1. Make balance a priority: Medical school may be the first time you have to juggle a rigorous workload with the other facets of your life. Take time to continue pursuing your other interests. For some, that might mean twenty minutes a day while for others, weekend mornings. This will not only help with burnout but it may also guide you towards a particular field of medicine later down the line. I relished traveling when I was younger and worried how that would work with life as a medical student. My dean found opportunities for me to go abroad for global health trips and even connected me with people who do that full time. One of the biggest challenges a future physician faces is how to fully commit to medicine without losing their identity. The rest of your life will be spent allocating time among your numerous priorities and medical school is an ideal place to start learning how.
2. Acknowledge your limitations: You cannot solve all of a patient’s problems in one visit. At our student run clinic, I examined a woman, Mrs. P, with chronic back pain from her job. Every day, Mrs. P assisted nurses with lifting patients from their wheelchairs to their beds. Even though she wanted to, she could not leave her job since she was the sole source of income in her household. On top of that, her husband was recently diagnosed with schizophrenia and had frequent mood disorders and paranoia.

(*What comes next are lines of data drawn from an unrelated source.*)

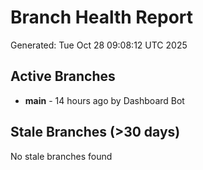 # Branch Health Report
Generated: Tue Oct 28 09:08:12 UTC 2025

## Active Branches
- **main** - 14 hours ago by Dashboard Bot

## Stale Branches (>30 days)
No stale branches found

Confused, I ran to the physician on duty. “How are we possibly going to help her?”
“Let’s take it one step at a time,” he said. “She came in for the pain, so we’ll find out more about that and give her treatment accordingly. Next time she comes in, we need to find a way to get her out of that job.”
It took six months but eventually, we were able to find Mrs. P. a better job. Many of the patients you’ll have the privilege of knowing will have chronic conditions and you may not always help them in the way you hoped.
3. Be humble: One of the most fascinating things about medicine is that it’s constantly evolving. The first two years of medical school will often feel like pure volume overload, whether it’s memorizing the origin and insertion sites of every muscle in the body or making mnemonics of various drugs and their interactions. Your patients may not know the names of their medications and will use descriptions such as “my tiny peach pill” and “that big, white one”. A teaching physician might take out their bad day on you. Instead of succumbing to doubt or wondering if you should give up, use these experiences as opportunities to cultivate resilience and persistence. In other words, teach yourself not to give up. The most successful people are resilient to daily and long term failures. There is always more to learn, always a new route for improvement.